As I’ve mentioned a few times, Deana is making me do this 30-day writing challenge, because a month of writing prompts makes everything better. Or something.
Today’s prompt is a fun one, though, and I’m sure I’ll beat Deana with this one.
Day Seven: What tattoos do you have, and do they have any meaning?
I have one tattoo, on my left shoulder. I got it two years ago.
It’s the Chi-squared Goodness of Fit test.
I’d talked about getting a tattoo for years, but I was never really sure what to get. Then, after going through several relationship and job-related troubles, I decided it was time to do something permanent, to celebrate coming out the other side.
My sister and I had actually gone out a few months earlier to get tatted up, but, considering it was a holiday (I can’t remember if it was Black Friday or Christmas Eve), the tattoo place was closed.
I was living in an apartment, and I commented to my friend Catherine that everyone at the pool had tattoos, but none of them were interesting. I didn’t want any Chinese characters or tribal designs. Knives and snakes and skulls are all, of course, awesome, but I wanted something unique.
That’s where the Chi-squared Goodness of Fit test comes in.
My degree is in math. My graduate degree is in Operations Research. I used the Chi-squared Goodness of Fit test extensively in my Masters Thesis. Then I switched careers, and sides of my brain, and had to leave Chi-squared behind. It was time to bring it back.
I’m sure I don’t have to tell any of you what the Goodness of Fit test is, but just in case:
In English, you have a whole bunch of data, and you have to figure out whether it has any type of organization. Chi-squared is a way to test for statistical significance. It involves creating categories and testing to see whether the data falls into categories the way you’d expect it to. In other words, does the data you see fit the way you expected?

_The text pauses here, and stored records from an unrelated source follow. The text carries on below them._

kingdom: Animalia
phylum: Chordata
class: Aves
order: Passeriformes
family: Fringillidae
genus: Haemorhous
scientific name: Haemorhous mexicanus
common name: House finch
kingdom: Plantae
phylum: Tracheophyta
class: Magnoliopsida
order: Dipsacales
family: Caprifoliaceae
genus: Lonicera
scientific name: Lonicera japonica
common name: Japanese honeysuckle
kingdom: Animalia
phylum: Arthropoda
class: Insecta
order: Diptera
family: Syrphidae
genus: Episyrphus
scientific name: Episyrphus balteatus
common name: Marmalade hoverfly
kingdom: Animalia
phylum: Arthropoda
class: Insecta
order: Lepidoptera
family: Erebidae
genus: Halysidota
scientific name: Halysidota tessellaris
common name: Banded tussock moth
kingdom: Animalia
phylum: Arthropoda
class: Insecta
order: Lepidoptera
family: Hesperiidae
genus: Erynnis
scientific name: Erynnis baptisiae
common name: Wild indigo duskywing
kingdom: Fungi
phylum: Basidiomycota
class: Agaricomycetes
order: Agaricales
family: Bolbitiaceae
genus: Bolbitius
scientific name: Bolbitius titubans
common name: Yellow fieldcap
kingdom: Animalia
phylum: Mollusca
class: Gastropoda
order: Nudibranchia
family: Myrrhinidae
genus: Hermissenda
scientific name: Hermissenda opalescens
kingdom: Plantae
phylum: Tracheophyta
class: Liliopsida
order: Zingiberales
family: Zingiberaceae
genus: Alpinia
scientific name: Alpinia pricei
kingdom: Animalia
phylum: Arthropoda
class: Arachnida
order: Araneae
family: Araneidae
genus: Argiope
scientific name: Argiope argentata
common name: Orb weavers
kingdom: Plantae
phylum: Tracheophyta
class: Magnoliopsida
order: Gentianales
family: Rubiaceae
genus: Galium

Since things weren’t always fitting the way I expected in my life, it seemed like a good parallel. Plus, the Chi-squared distribution is a little bit skewed, which also fits me, and it’s only as strong as its degrees of freedom, which was also something I was becoming acquainted with.
She took me for a beer first, thinking that might be necessary to get me to go through with it, but there was no turning back at that point.
I handed the tattoo artist a copy of the Chi-squared Goodness of Fit test. He looked at it and asked me, “What is this? Like the formula for crystal meth or something?”
I told him no, and he looked disappointed. I believe he might have kept the piece of paper, just in case I was lying.
It didn’t take long–much shorter than I’d expected–and it didn’t hurt anywhere near as much as I’d thought it would.
And so I now am the proud owner of perhaps the only statistical significance test tat in existence.
At some point, I’ll pay tribute to the other side of my brain and get an inkwell tattoo on the right shoulder, but I’ll wait until I feel the strong need.
Until then, I think my one and only tattoo is a pretty good fit.